Let $X_{1},\dots,X_{n} \sim Unif(0,\theta)$ independently. Show there exists a UMP size $\alpha$ test for testing $H_{0}:\theta=\theta_{0}$ vs $H_{1}:\theta>\theta_{0}$.
My attempt:
I attempted to show that the distribution is of increasing monotone likelihood ratio by computing $$\frac{f(X_{1},\dots, X_{n}\mid\theta_{1})}{f(X_{1}\dots X_{n}\mid\theta_{2})}$$
This computation gave me: $$\frac{f(X_{1},\dots, X_{n}\mid\theta_{1})}{f(X_{1},\dots ,X_{n}\mid\theta_{2})}=\frac{\theta_{2}^{n}I(X_{(n)}<\theta_{1})}{\theta_{1}^{n}I(X_{(n)}<\theta_{2})}$$ This already confuses me because I'm not familiar with what happens when dividing indicator functions. Moreover, this does not seem to be a non-decreasing function of our test-statistic $t(x)=X_{(n)}$, which, according to my notes, means we cannot apply the Karlin-Rubin theorem for finding a UMP test. Since I get stuck here I cannot prove that there exists a UMP size $\alpha$ test and I can also not find its form.

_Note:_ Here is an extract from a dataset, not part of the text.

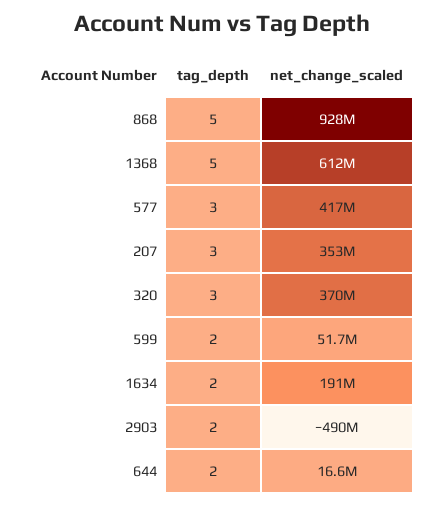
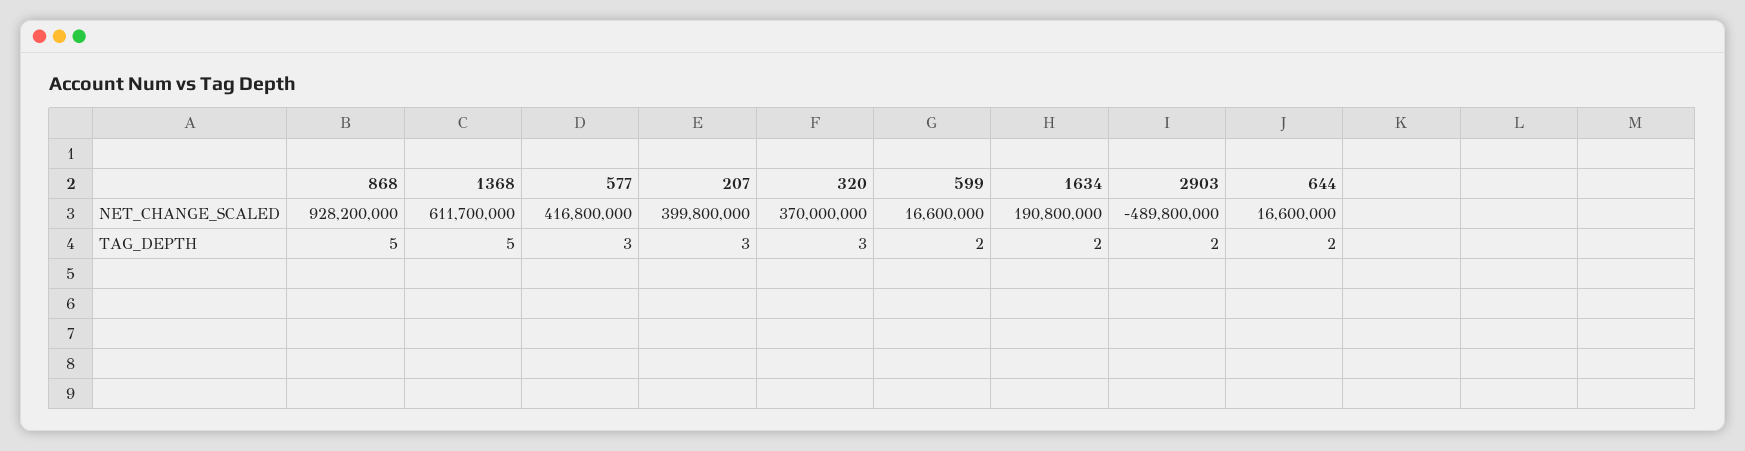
net_change_scaled, 207: 353000000 -> 399800000
net_change_scaled, 599: 51700000 -> 16600000

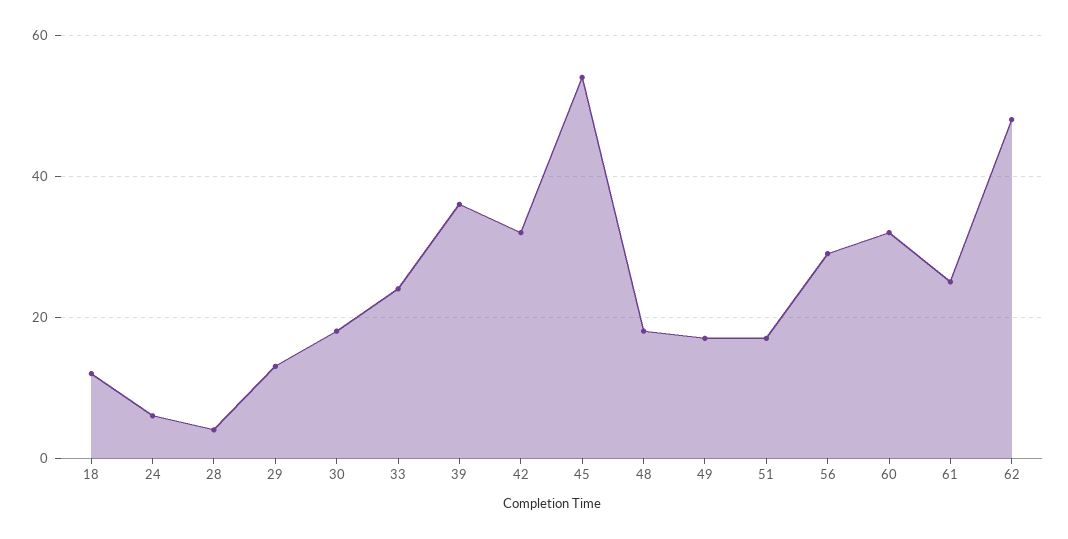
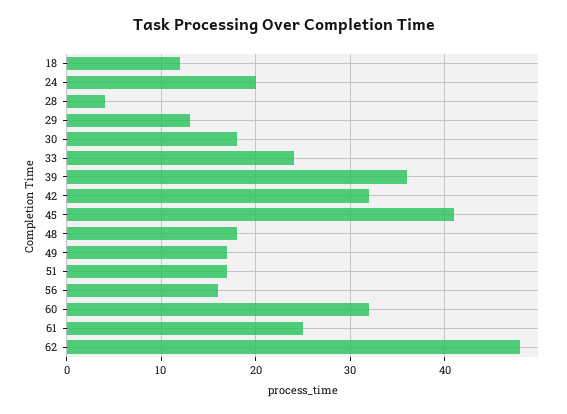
24: 5 -> 20
45: 55 -> 41
56: 30 -> 16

Question: What is going wrong in my approach above and how can I solve this question?
Thanks!
Best Answer
Just to elaborate on the division of indicator functions:
To test $H_0:\theta=\theta_0$ against $H_1:\theta=\theta_1(>\theta_0)$ according to Neyman-Pearson lemma, note that the likelihood ratio $\lambda$ is of the form
\begin{align} \lambda(x_1\ldots,x_n)&=\frac{f_{H_1}(x_1,\ldots,x_n)}{f_{H_0}(x_1,\ldots,x_n)} \\\\&=\left(\frac{\theta_0}{\theta_1}\right)^n\frac{\mathbf1_{{x_{(n)}<\theta_1}}}{\mathbf1_{{x_{(n)}<\theta_0}}} \\\\&=\begin{cases}\left(\frac{\theta_0}{\theta_1}\right)^n&,\text{ if }0<x_{(n)}<\theta_0\\\,\,\, \infty&,\text{ if }\theta_0< x_{(n)}<\theta_1\end{cases} \end{align}
So I think it follows from here that $\lambda$ is a monotone non-decreasing function of $x_{(n)}$.
And by N-P lemma we know that an MP test of size $\alpha$ is given by $$\varphi(x_1,\ldots,x_n)=\mathbf1_{\lambda(x_1,\ldots,x_n)>k}$$, where $k$ is so chosen that $$E_{H_0}\varphi(X_1,\ldots,X_n)=\alpha$$
Now you can proceed with your proof.